Problem requirements:
Search the data for "Thomas". Return each matching line.

── Information ──

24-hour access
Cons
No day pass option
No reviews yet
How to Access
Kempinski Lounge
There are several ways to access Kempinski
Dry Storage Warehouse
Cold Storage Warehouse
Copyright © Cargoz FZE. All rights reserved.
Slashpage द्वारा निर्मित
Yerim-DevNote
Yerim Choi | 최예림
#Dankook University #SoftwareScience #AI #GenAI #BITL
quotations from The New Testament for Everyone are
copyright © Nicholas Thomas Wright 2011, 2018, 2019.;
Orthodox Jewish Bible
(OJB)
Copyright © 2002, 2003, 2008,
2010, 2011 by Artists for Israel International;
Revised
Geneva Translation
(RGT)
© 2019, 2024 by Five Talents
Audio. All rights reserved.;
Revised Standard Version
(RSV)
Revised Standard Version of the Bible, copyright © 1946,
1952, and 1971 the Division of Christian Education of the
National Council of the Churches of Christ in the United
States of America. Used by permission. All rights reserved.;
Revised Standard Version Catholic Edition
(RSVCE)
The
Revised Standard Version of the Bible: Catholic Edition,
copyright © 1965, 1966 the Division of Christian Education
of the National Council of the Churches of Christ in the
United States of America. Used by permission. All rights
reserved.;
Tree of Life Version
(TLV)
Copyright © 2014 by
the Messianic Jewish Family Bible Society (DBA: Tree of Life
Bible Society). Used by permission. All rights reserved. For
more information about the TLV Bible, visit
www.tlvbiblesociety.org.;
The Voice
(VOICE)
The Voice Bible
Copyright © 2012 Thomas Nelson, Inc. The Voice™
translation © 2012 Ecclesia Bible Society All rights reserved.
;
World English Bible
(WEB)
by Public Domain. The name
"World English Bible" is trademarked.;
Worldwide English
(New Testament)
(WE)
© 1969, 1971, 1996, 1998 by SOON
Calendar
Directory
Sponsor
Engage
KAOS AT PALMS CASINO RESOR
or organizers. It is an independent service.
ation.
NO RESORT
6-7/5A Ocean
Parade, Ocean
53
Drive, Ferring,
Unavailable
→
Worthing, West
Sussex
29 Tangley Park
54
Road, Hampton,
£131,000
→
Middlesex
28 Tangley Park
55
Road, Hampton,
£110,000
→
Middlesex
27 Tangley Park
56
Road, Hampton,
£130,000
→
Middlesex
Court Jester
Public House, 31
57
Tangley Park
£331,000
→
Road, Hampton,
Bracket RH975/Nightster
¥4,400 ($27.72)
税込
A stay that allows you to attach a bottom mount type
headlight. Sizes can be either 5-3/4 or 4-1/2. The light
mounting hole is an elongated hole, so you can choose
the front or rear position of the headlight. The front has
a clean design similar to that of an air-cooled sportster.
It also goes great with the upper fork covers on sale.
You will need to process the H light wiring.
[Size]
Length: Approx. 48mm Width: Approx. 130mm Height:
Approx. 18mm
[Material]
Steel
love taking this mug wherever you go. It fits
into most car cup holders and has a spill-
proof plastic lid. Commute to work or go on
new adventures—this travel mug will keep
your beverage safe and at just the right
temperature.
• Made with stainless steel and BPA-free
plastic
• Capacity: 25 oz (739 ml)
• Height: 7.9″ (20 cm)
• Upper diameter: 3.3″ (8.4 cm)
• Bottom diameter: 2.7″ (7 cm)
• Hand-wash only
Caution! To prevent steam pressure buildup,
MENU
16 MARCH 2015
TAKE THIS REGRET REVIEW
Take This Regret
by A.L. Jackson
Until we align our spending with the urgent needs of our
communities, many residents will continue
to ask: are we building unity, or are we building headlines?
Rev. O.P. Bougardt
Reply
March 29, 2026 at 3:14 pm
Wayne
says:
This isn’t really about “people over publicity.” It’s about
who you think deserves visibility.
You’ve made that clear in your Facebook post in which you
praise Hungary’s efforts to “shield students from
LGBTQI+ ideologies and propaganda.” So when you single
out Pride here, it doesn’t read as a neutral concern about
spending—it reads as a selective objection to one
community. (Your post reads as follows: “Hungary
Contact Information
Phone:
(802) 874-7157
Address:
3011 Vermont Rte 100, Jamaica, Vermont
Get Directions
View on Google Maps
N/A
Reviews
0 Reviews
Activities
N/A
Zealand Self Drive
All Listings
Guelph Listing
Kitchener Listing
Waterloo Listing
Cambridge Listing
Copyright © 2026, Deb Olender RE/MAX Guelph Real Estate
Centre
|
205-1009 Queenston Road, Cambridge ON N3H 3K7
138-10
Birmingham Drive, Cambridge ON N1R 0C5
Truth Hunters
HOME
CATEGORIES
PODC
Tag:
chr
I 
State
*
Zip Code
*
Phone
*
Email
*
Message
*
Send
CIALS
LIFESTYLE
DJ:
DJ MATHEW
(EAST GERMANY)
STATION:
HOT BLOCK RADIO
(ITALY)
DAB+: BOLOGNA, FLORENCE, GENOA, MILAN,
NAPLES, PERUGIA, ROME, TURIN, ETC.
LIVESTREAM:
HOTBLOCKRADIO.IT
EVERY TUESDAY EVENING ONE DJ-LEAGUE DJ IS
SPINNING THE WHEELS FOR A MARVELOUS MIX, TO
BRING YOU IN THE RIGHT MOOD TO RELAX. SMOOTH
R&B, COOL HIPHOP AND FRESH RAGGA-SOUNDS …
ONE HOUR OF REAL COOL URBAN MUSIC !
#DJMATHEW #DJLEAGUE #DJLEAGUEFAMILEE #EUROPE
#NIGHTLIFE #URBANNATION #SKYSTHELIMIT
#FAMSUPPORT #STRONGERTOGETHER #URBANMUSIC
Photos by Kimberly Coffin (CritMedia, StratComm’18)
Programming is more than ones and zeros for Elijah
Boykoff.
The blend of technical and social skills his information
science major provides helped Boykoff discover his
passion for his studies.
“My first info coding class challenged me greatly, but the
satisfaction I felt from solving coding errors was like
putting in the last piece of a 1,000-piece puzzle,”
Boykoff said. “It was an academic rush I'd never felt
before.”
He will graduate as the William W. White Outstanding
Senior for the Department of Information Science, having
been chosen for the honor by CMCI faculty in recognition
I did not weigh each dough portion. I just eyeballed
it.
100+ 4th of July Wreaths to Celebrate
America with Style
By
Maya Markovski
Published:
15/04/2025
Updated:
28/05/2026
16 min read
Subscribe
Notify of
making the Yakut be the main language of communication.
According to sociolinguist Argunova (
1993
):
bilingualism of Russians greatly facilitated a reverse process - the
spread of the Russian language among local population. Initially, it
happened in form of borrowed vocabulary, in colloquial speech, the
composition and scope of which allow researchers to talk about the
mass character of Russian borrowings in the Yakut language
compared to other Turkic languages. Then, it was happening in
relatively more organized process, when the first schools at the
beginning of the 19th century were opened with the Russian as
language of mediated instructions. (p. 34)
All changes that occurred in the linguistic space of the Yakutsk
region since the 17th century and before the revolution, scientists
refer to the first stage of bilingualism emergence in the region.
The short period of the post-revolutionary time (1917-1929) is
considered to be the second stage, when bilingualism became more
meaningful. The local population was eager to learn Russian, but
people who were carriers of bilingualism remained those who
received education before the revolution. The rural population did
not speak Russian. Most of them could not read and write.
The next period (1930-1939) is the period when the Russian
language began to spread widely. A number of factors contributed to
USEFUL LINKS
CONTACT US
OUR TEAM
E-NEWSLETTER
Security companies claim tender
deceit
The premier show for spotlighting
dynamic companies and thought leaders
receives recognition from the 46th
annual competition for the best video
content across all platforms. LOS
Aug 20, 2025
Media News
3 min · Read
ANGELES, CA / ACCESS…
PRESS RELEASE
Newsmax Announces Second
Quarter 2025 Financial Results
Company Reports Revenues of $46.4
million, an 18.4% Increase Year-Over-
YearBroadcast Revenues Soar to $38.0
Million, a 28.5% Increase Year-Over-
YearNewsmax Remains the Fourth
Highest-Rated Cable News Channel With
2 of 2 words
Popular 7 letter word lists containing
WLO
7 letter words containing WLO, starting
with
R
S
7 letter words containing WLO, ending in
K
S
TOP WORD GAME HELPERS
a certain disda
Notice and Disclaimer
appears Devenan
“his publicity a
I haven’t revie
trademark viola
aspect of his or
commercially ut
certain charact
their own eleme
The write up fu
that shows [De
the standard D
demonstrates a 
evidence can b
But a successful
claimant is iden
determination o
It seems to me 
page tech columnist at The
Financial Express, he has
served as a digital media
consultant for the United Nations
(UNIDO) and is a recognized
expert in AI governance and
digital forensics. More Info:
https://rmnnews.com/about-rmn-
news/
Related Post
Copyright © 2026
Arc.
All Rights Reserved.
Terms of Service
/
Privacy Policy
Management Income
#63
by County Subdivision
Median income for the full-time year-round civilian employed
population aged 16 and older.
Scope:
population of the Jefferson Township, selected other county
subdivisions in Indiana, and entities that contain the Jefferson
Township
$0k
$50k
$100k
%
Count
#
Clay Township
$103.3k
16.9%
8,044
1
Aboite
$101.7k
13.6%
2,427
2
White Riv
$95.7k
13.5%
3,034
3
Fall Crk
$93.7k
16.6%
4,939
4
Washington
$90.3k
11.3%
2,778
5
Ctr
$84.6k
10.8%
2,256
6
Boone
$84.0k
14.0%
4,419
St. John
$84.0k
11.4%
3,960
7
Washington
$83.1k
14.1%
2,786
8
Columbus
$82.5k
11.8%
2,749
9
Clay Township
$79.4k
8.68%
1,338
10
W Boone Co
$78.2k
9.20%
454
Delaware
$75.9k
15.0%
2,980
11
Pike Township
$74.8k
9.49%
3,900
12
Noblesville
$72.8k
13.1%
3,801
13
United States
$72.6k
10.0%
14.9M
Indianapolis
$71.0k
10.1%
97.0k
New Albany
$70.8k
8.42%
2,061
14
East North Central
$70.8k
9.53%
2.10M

───

Exercise response:
copyright © Nicholas Thomas Wright 2011, 2018, 2019.;
Copyright © 2012 Thomas Nelson, Inc. The Voice™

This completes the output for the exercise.